INPUT FOR THIS TASK ->

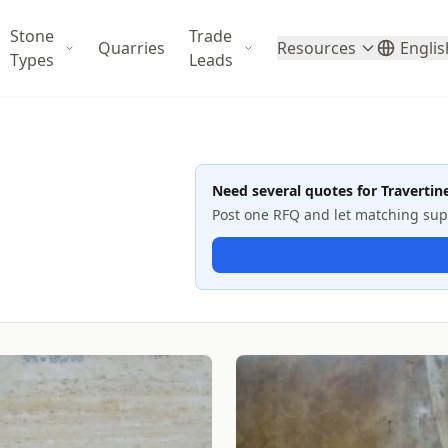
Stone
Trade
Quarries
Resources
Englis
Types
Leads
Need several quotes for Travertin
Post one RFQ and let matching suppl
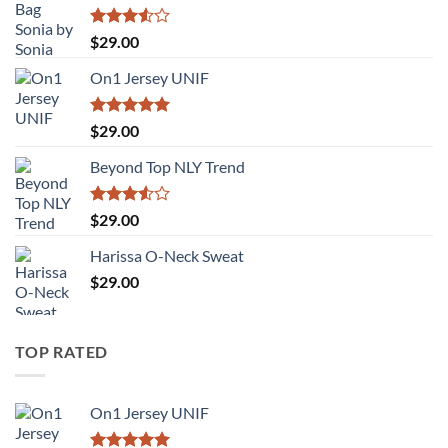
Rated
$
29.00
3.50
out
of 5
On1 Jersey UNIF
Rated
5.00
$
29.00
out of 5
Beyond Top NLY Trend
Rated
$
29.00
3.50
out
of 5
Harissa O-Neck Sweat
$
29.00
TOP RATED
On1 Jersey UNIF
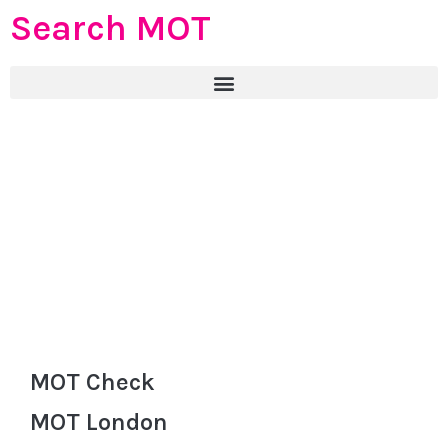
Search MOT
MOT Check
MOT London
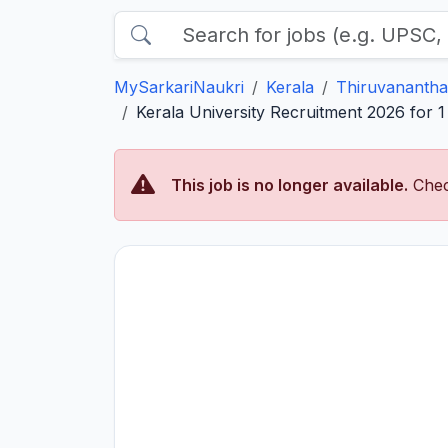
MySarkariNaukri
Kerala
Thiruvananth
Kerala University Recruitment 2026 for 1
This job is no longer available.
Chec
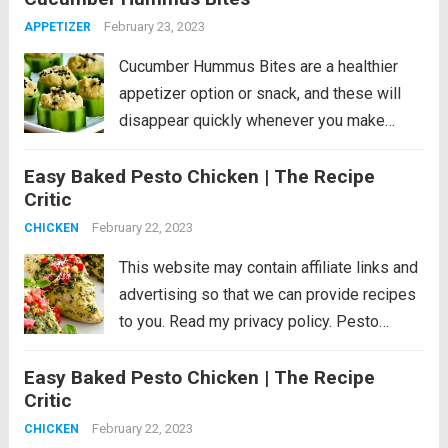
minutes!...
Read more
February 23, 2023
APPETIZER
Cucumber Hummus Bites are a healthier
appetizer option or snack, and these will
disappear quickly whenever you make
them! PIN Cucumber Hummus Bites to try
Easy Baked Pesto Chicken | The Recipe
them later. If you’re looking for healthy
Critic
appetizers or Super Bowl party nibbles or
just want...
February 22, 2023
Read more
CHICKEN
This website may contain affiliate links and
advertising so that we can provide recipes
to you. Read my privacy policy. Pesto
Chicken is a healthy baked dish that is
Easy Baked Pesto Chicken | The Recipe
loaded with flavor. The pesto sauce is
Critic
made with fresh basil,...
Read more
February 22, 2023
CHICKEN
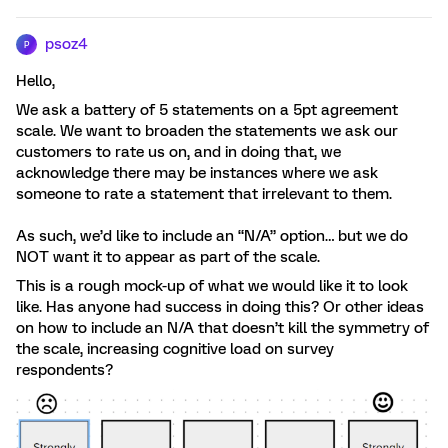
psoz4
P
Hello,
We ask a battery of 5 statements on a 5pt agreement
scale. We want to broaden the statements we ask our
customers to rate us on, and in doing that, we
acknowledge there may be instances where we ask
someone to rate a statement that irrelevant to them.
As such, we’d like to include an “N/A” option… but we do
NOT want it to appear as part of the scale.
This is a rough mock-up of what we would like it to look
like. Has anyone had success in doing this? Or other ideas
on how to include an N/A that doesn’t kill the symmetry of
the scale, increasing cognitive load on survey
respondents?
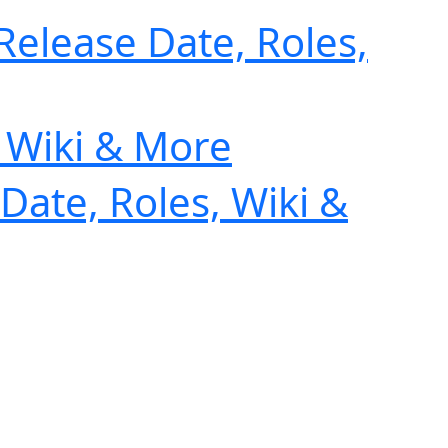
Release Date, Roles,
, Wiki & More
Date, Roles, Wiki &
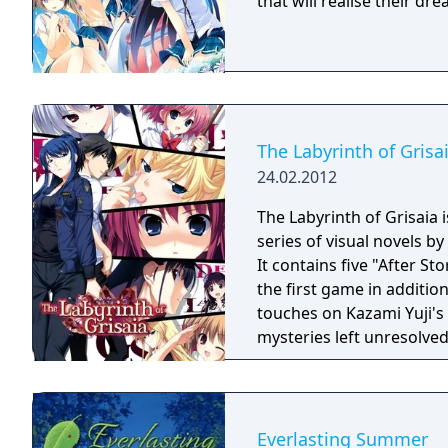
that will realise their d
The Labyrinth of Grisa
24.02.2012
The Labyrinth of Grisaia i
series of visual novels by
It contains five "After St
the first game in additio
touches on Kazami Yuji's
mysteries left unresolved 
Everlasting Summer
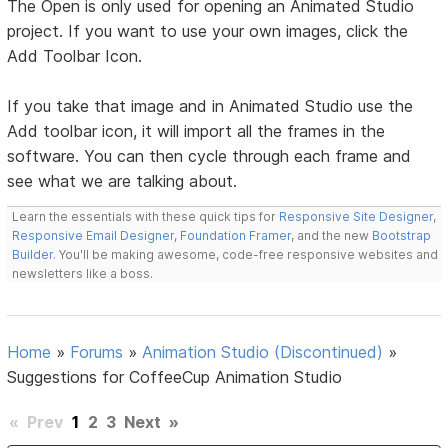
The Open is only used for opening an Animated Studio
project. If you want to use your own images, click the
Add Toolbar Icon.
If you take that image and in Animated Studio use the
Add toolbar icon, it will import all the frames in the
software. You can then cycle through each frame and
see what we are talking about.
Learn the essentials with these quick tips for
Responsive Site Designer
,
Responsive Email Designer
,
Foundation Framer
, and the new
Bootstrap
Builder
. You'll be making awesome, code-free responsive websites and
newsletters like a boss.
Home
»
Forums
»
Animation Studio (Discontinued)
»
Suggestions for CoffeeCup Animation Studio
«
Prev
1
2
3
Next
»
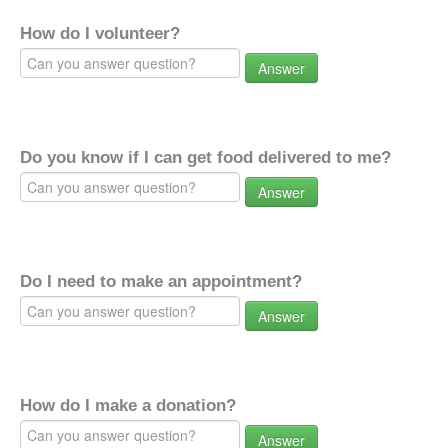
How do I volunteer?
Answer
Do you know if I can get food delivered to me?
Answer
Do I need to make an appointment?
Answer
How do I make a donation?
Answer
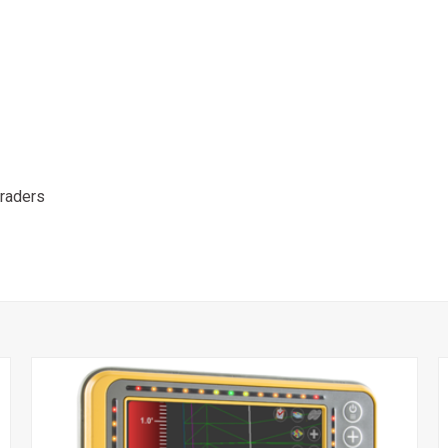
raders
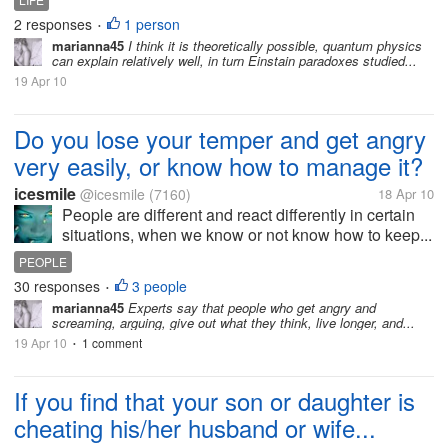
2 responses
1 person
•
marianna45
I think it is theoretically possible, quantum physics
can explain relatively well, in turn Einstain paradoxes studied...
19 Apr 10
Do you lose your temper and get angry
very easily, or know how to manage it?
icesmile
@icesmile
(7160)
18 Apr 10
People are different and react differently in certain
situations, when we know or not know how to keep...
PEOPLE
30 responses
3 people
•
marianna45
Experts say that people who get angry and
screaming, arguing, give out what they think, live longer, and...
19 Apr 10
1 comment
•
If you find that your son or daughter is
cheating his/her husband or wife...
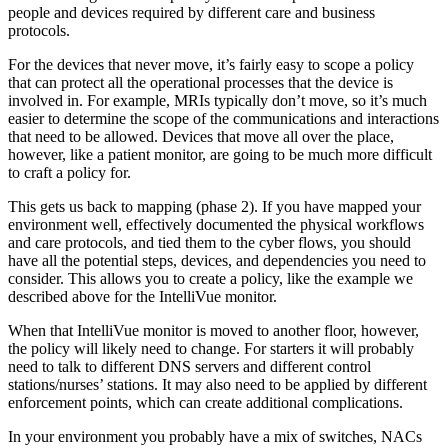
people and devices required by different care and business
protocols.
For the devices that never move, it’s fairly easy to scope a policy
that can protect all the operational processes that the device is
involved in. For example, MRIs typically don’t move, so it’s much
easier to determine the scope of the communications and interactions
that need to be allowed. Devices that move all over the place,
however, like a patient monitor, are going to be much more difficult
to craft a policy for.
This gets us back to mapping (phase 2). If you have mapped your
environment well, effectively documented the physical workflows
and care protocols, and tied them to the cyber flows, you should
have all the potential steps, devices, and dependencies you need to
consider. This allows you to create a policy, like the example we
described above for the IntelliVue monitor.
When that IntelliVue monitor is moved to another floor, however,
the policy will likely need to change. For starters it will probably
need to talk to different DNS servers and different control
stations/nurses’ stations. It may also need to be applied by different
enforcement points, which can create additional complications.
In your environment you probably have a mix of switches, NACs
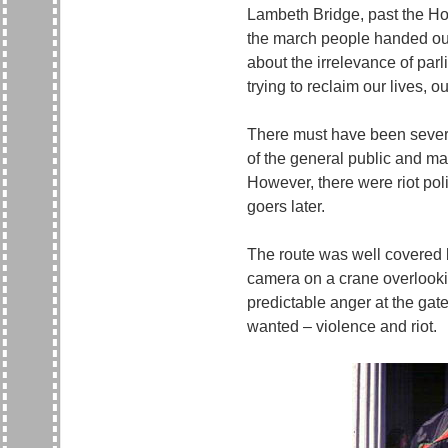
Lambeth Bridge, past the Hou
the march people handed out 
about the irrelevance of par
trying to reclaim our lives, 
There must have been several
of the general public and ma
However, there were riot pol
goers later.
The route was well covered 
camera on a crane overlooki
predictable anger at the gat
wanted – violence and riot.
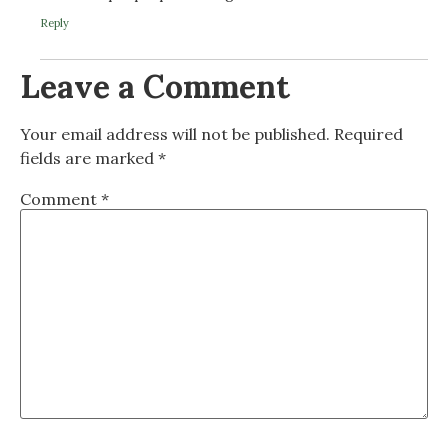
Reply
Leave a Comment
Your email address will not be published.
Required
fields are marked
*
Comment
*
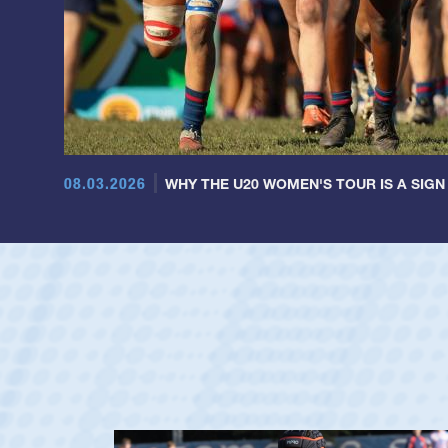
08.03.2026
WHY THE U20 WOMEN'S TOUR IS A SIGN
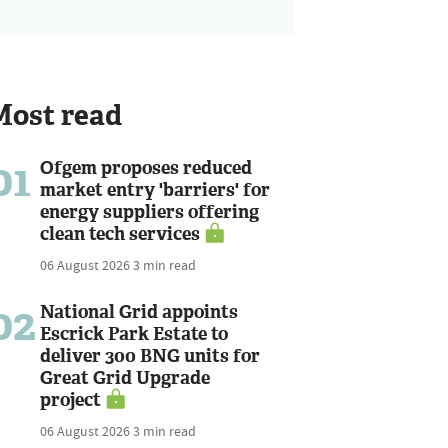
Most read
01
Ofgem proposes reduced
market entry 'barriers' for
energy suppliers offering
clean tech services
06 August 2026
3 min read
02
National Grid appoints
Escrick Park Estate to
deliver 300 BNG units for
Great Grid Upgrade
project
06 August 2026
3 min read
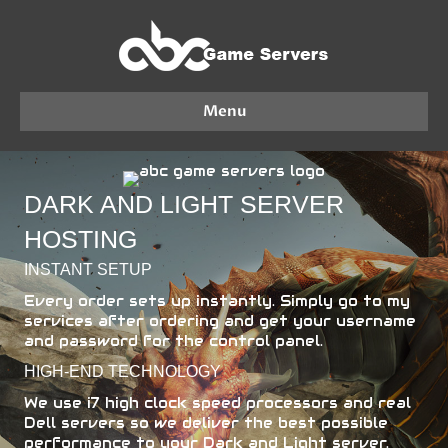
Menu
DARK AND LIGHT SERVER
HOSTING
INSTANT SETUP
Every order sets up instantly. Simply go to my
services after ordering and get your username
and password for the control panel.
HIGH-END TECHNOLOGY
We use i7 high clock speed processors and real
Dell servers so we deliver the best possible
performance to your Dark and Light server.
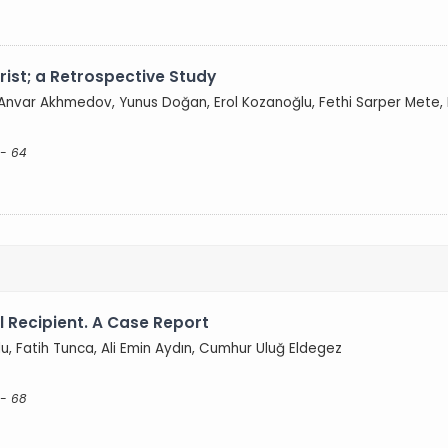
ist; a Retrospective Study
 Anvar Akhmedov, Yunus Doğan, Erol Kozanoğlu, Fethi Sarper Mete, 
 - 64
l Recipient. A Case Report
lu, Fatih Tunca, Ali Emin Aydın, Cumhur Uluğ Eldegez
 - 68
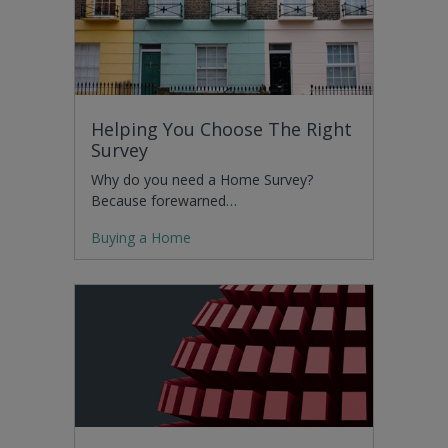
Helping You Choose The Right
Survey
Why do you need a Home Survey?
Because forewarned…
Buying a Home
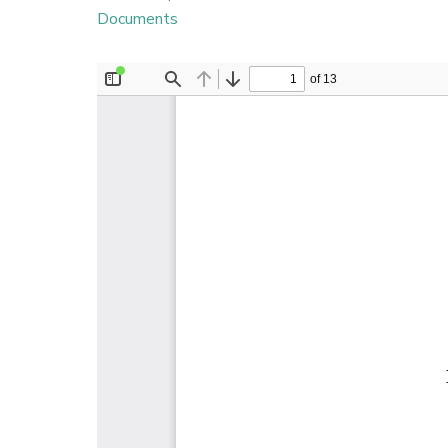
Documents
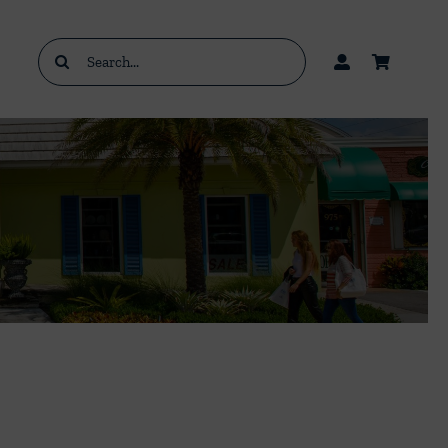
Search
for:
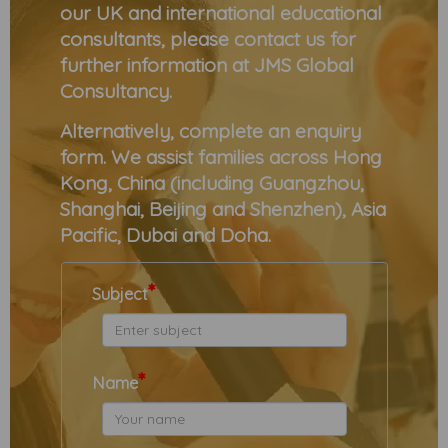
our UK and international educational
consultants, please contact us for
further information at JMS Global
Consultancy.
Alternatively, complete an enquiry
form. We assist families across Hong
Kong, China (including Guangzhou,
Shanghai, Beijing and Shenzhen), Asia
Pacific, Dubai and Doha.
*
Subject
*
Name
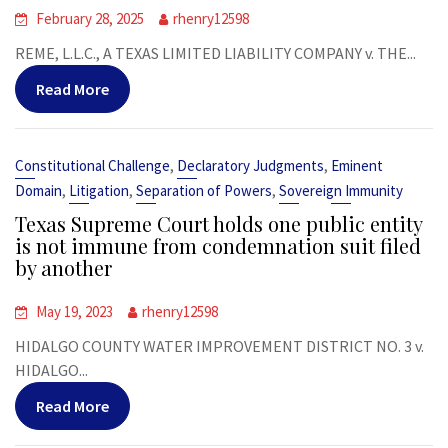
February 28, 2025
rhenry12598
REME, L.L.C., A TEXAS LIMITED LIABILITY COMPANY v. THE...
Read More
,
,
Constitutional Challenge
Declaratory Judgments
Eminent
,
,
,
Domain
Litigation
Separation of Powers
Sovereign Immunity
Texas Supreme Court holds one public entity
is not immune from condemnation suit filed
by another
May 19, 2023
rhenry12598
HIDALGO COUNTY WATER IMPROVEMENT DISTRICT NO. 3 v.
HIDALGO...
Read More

DIRECTIVE ->
Every entry above should be returned exactly, with no images included.

RESPONSE FOR THIS EXERCISE ->
Stone
Trade
Quarries
Resources
Englis
Types
Leads
Need several quotes for Travertin
Post one RFQ and let matching suppl
Rated
$
29.00
3.50
out
of 5
On1 Jersey UNIF
Rated
5.00
$
29.00
out of 5
Beyond Top NLY Trend
Rated
$
29.00
3.50
out
of 5
Harissa O-Neck Sweat
$
29.00
TOP RATED
On1 Jersey UNIF
Search MOT
MOT Check
MOT London
MySarkariNaukri
Kerala
Thiruvananth
Kerala University Recruitment 2026 for 1
This job is no longer available.
Chec
minutes!...
Read more
February 23, 2023
APPETIZER
Cucumber Hummus Bites are a healthier
appetizer option or snack, and these will
disappear quickly whenever you make
them! PIN Cucumber Hummus Bites to try
Easy Baked Pesto Chicken | The Recipe
them later. If you’re looking for healthy
Critic
appetizers or Super Bowl party nibbles or
just want...
February 22, 2023
Read more
CHICKEN
This website may contain affiliate links and
advertising so that we can provide recipes
to you. Read my privacy policy. Pesto
Chicken is a healthy baked dish that is
Easy Baked Pesto Chicken | The Recipe
loaded with flavor. The pesto sauce is
Critic
made with fresh basil,...
Read more
February 22, 2023
CHICKEN
psoz4
P
Hello,
We ask a battery of 5 statements on a 5pt agreement
scale. We want to broaden the statements we ask our
customers to rate us on, and in doing that, we
acknowledge there may be instances where we ask
someone to rate a statement that irrelevant to them.
As such, we’d like to include an “N/A” option… but we do
NOT want it to appear as part of the scale.
This is a rough mock-up of what we would like it to look
like. Has anyone had success in doing this? Or other ideas
on how to include an N/A that doesn’t kill the symmetry of
the scale, increasing cognitive load on survey
respondents?
Release Date, Roles,
, Wiki & More
Date, Roles, Wiki &
that will realise their d
The Labyrinth of Grisa
24.02.2012
The Labyrinth of Grisaia i
series of visual novels by
It contains five "After St
the first game in additio
touches on Kazami Yuji's
mysteries left unresolved 
Everlasting Summer
The Open is only used for opening an Animated Studio
project. If you want to use your own images, click the
Add Toolbar Icon.
If you take that image and in Animated Studio use the
Add toolbar icon, it will import all the frames in the
software. You can then cycle through each frame and
see what we are talking about.
Learn the essentials with these quick tips for
Responsive Site Designer
,
Responsive Email Designer
,
Foundation Framer
, and the new
Bootstrap
Builder
. You'll be making awesome, code-free responsive websites and
newsletters like a boss.
Home
»
Forums
»
Animation Studio (Discontinued)
»
Suggestions for CoffeeCup Animation Studio
«
Prev
1
2
3
Next
»
How do I volunteer?
Answer
Do you know if I can get food delivered to me?
Answer
Do I need to make an appointment?
Answer
How do I make a donation?
Answer
raders
2 responses
1 person
•
marianna45
I think it is theoretically possible, quantum physics
can explain relatively well, in turn Einstain paradoxes studied...
19 Apr 10
Do you lose your temper and get angry
very easily, or know how to manage it?
icesmile
@icesmile
(7160)
18 Apr 10
People are different and react differently in certain
situations, when we know or not know how to keep...
PEOPLE
30 responses
3 people
•
marianna45
Experts say that people who get angry and
screaming, arguing, give out what they think, live longer, and...
19 Apr 10
1 comment
•
If you find that your son or daughter is
cheating his/her husband or wife...
people and devices required by different care and business
protocols.
For the devices that never move, it’s fairly easy to scope a policy
that can protect all the operational processes that the device is
involved in. For example, MRIs typically don’t move, so it’s much
easier to determine the scope of the communications and interactions
that need to be allowed. Devices that move all over the place,
however, like a patient monitor, are going to be much more difficult
to craft a policy for.
This gets us back to mapping (phase 2). If you have mapped your
environment well, effectively documented the physical workflows
and care protocols, and tied them to the cyber flows, you should
have all the potential steps, devices, and dependencies you need to
consider. This allows you to create a policy, like the example we
described above for the IntelliVue monitor.
When that IntelliVue monitor is moved to another floor, however,
the policy will likely need to change. For starters it will probably
need to talk to different DNS servers and different control
stations/nurses’ stations. It may also need to be applied by different
enforcement points, which can create additional complications.
In your environment you probably have a mix of switches, NACs
Lambeth Bridge, past the Hou
the march people handed out 
about the irrelevance of par
trying to reclaim our lives, 
There must have been several
of the general public and ma
However, there were riot pol
goers later.
The route was well covered 
camera on a crane overlooki
predictable anger at the gat
wanted – violence and riot.
Reply
Leave a Comment
Your email address will not be published.
Required
fields are marked
*
Comment
*
08.03.2026
WHY THE U20 WOMEN'S TOUR IS A SIGN
Most read
01
Ofgem proposes reduced
market entry 'barriers' for
energy suppliers offering
clean tech services
06 August 2026
3 min read
02
National Grid appoints
Escrick Park Estate to
deliver 300 BNG units for
Great Grid Upgrade
project
06 August 2026
3 min read
Menu
DARK AND LIGHT SERVER
HOSTING
INSTANT SETUP
Every order sets up instantly. Simply go to my
services after ordering and get your username
and password for the control panel.
HIGH-END TECHNOLOGY
We use i7 high clock speed processors and real
Dell servers so we deliver the best possible
performance to your Dark and Light server.
ist; a Retrospective Study
 Anvar Akhmedov, Yunus Doğan, Erol Kozanoğlu, Fethi Sarper Mete, 
 - 64
l Recipient. A Case Report
lu, Fatih Tunca, Ali Emin Aydın, Cumhur Uluğ Eldegez
 - 68
Helping You Choose The Right
Survey
Why do you need a Home Survey?
Because forewarned…
Buying a Home
Documents
Search
for:
our UK and international educational
consultants, please contact us for
further information at JMS Global
Consultancy.
Alternatively, complete an enquiry
form. We assist families across Hong
Kong, China (including Guangzhou,
Shanghai, Beijing and Shenzhen), Asia
Pacific, Dubai and Doha.
*
Subject
*
Name
February 28, 2025
rhenry12598
REME, L.L.C., A TEXAS LIMITED LIABILITY COMPANY v. THE...
Read More
,
,
Constitutional Challenge
Declaratory Judgments
Eminent
,
,
,
Domain
Litigation
Separation of Powers
Sovereign Immunity
Texas Supreme Court holds one public entity
is not immune from condemnation suit filed
by another
May 19, 2023
rhenry12598
HIDALGO COUNTY WATER IMPROVEMENT DISTRICT NO. 3 v.
HIDALGO...
Read More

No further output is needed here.